The answer must be every line of the records below that holds the word "corners".

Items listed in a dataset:
--- START ---

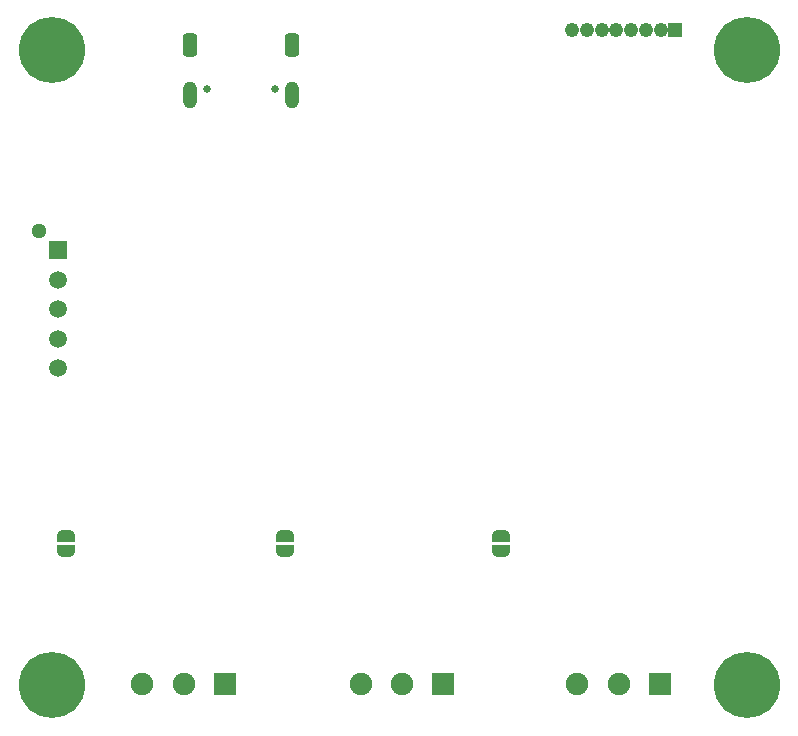
<source format=gbr>
%TF.GenerationSoftware,KiCad,Pcbnew,8.0.3*%
%TF.CreationDate,2024-09-21T17:26:54+02:00*%
%TF.ProjectId,SynchGaze_Motor_Control,53796e63-6847-4617-9a65-5f4d6f746f72,1.0*%
%TF.SameCoordinates,Original*%
%TF.FileFunction,Soldermask,Bot*%
%TF.FilePolarity,Negative*%
%FSLAX46Y46*%
G04 Gerber Fmt 4.6, Leading zero omitted, Abs format (unit mm)*
G04 Created by KiCad (PCBNEW 8.0.3) date 2024-09-21 17:26:54*
%MOMM*%
%LPD*%
G01*
G04 APERTURE LIST*
G04 Aperture macros list*
%AMRoundRect*
0 Rectangle with rounded corners*
0 $1 Rounding radius*
0 $2 $3 $4 $5 $6 $7 $8 $9 X,Y pos of 4 corners*
0 Add a 4 corners polygon primitive as box body*
4,1,4,$2,$3,$4,$5,$6,$7,$8,$9,$2,$3,0*
0 Add four circle primitives for the rounded corners*
1,1,$1+$1,$2,$3*
1,1,$1+$1,$4,$5*
1,1,$1+$1,$6,$7*
1,1,$1+$1,$8,$9*
0 Add four rect primitives between the rounded corners*
20,1,$1+$1,$2,$3,$4,$5,0*
20,1,$1+$1,$4,$5,$6,$7,0*
20,1,$1+$1,$6,$7,$8,$9,0*
20,1,$1+$1,$8,$9,$2,$3,0*%
%AMFreePoly0*
4,1,19,0.500000,-0.750000,0.000000,-0.750000,0.000000,-0.744911,-0.071157,-0.744911,-0.207708,-0.704816,-0.327430,-0.627875,-0.420627,-0.520320,-0.479746,-0.390866,-0.500000,-0.250000,-0.500000,0.250000,-0.479746,0.390866,-0.420627,0.520320,-0.327430,0.627875,-0.207708,0.704816,-0.071157,0.744911,0.000000,0.744911,0.000000,0.750000,0.500000,0.750000,0.500000,-0.750000,0.500000,-0.750000,
$1*%
%AMFreePoly1*
4,1,19,0.000000,0.744911,0.071157,0.744911,0.207708,0.704816,0.327430,0.627875,0.420627,0.520320,0.479746,0.390866,0.500000,0.250000,0.500000,-0.250000,0.479746,-0.390866,0.420627,-0.520320,0.327430,-0.627875,0.207708,-0.704816,0.071157,-0.744911,0.000000,-0.744911,0.000000,-0.750000,-0.500000,-0.750000,-0.500000,0.750000,0.000000,0.750000,0.000000,0.744911,0.000000,0.744911,
$1*%
G04 Aperture macros list end*
%ADD10C,5.600000*%
%ADD11R,1.905000X1.905000*%
%ADD12C,1.905000*%
%ADD13RoundRect,0.076200X0.529000X0.529000X-0.529000X0.529000X-0.529000X-0.529000X0.529000X-0.529000X0*%
%ADD14C,1.210400*%
%ADD15C,1.295400*%
%ADD16R,1.498600X1.498600*%
%ADD17C,1.498600*%
%ADD18C,0.650000*%
%ADD19O,1.204000X2.304000*%
%ADD20RoundRect,0.301000X0.301000X0.701000X-0.301000X0.701000X-0.301000X-0.701000X0.301000X-0.701000X0*%
%ADD21FreePoly0,90.000000*%
%ADD22FreePoly1,90.000000*%
G04 APERTURE END LIST*
D10*
%TO.C,REF\u002A\u002A*%
X32100000Y-89100000D03*
%TD*%
D11*
%TO.C,M501*%
X83577200Y-142743200D03*
D12*
X80077200Y-142743200D03*
X76577200Y-142743200D03*
%TD*%
D11*
%TO.C,M601*%
X65227201Y-142743200D03*
D12*
X61727200Y-142743200D03*
X58227200Y-142743200D03*
%TD*%
D13*
%TO.C,J202*%
X84867600Y-87383200D03*
D14*
X83617600Y-87383200D03*
X82367600Y-87383200D03*
X81117600Y-87383200D03*
X79867600Y-87383200D03*
X78617600Y-87383200D03*
X77367600Y-87383200D03*
X76117600Y-87383200D03*
%TD*%
D11*
%TO.C,M301*%
X46747401Y-142743200D03*
D12*
X43247400Y-142743200D03*
X39747400Y-142743200D03*
%TD*%
D10*
%TO.C,REF\u002A\u002A*%
X90900000Y-142900000D03*
%TD*%
D15*
%TO.C,J402*%
X30988201Y-104470401D03*
D16*
X32588200Y-106070400D03*
D17*
X32588200Y-108570400D03*
X32588200Y-111070400D03*
X32588200Y-113570400D03*
X32588200Y-116070400D03*
%TD*%
D10*
%TO.C,REF\u002A\u002A*%
X32100000Y-142900000D03*
%TD*%
D18*
%TO.C,J201*%
X50997601Y-92376800D03*
X45217599Y-92376800D03*
D19*
X52427600Y-92876800D03*
X43787600Y-92876800D03*
D20*
X52427600Y-88696800D03*
X43787600Y-88696800D03*
%TD*%
D10*
%TO.C,REF\u002A\u002A*%
X90900000Y-89100000D03*
%TD*%
D21*
%TO.C,JP501*%
X70145800Y-131556799D03*
D22*
X70145800Y-130256801D03*
%TD*%
D21*
%TO.C,JP601*%
X51795800Y-131556800D03*
D22*
X51795800Y-130256800D03*
%TD*%
D21*
%TO.C,JP301*%
X33316000Y-131556800D03*
D22*
X33316000Y-130256800D03*
%TD*%
M02*

</source>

--- END ---

• Solution for this task:
0 Rectangle with rounded corners*
0 $2 $3 $4 $5 $6 $7 $8 $9 X,Y pos of 4 corners*
0 Add a 4 corners polygon primitive as box body*
0 Add four circle primitives for the rounded corners*
0 Add four rect primitives between the rounded corners*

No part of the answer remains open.